7:00 p.m.: Unitarian Church, West Chestnut St., Lancaster City
At the Unitarian Universalist Church on West Chestnut Street, they had seen 410 voters as of 7:00 p.m. This is roughly 55% of the total number of registered voters in the precinct, which is 745. Eldon E. Schiefer is the Judge of Elections and has been working the polls there for 35 years. One of the Clerks of Election for the precinct shared that 20 provisional ballots had been cast at the polling place, and about 15 voters mistakenly came there thinking it was their polling place. They generally insist on the paper ballots, but some voters still elect to use the eSlate. In fact, some 40 voters had used the eSlate throughout the course of the day. The Clerk of Elections shared that there was a line with about a 10-minute wait when they first opened at 7:00 a.m., but 12 hours later things had died down considerably. They said they had one instance where an eScan machine jammed when they tried to insert a ballot. After a bit of playing with the ballot and re-trying it, the machine eventually accepted it. The staff reported no problems, except one cantankerous man who they said seemed mentally disturbed and kept angrily insisting that Republicans and Democrats should have separate polling places. A Democratic party poll watcher was present for much of the day, and there was a girl out front of the polling place promoting Home Rule.
7:30 p.m.: Lancaster County Courthouse (Lancaster City)
With the evening drawing to a close, the workers at the Lancaster County Courthouse polling place indicated that 526 voters out of about 1,000 in the precinct came out to vote. Antonia Hinnenkamp, an Inspector of Elections, estimated that turnout was 1/3 higher than it has been for previous Presidential elections. 63 people chose to vote on the eSlate. The wait time was, at most, 10-15 minutes, and that occurred primarily in the morning when they first opened.
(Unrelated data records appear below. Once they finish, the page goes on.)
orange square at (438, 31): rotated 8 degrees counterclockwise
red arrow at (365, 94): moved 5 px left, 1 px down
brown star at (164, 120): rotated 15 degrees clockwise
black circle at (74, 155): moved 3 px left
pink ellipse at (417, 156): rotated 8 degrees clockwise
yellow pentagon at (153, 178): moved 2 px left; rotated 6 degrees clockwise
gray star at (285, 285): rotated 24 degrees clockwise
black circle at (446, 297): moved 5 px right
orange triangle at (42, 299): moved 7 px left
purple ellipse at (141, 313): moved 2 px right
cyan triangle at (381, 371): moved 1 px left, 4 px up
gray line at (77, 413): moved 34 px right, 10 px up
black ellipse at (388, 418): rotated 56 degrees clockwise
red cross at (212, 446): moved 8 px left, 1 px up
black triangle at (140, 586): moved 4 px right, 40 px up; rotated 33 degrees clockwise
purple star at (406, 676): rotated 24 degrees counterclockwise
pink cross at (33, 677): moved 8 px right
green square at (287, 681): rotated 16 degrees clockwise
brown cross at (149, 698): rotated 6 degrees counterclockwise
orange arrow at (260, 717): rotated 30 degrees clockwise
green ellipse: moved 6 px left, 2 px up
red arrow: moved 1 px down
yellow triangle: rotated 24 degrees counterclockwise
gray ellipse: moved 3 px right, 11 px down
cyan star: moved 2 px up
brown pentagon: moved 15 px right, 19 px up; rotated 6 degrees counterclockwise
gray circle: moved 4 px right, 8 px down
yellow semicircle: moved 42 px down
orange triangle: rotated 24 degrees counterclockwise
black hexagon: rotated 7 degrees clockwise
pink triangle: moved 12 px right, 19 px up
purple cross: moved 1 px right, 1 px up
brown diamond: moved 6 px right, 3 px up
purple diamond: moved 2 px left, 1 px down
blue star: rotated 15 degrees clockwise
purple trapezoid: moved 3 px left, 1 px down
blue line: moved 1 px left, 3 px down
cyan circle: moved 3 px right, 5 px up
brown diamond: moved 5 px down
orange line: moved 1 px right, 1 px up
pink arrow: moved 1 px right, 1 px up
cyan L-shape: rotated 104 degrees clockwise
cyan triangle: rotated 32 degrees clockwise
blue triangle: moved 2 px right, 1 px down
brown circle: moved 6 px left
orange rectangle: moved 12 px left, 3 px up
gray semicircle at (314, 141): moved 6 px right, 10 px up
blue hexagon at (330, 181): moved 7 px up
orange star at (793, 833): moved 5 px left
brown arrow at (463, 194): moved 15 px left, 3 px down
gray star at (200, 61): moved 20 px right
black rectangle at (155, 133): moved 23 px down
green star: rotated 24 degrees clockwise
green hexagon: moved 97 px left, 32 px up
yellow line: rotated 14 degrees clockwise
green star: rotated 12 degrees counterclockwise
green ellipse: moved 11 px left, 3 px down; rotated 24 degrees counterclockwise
Hinnenkamp said that voters seemed very enthusiastic and proud about voting in this election. She shared that she encountered individuals who had snuck out of the hospital to vote because they were still wearing their wristbands and garments. Julia Ortiz, a Millersville University student who speaks Spanish was essential in translating for the approximately 30 Spanish-only speaking voters who came out to vote. They issued 28 provisional ballots for individuals whose residence in the precinct could not immediately be verified. A Democratic Party poll watcher had been present for much of the day, and there were people promoting Home Rule outside in the lobby area. They reported no behavioral problems and no trouble with the voting machines.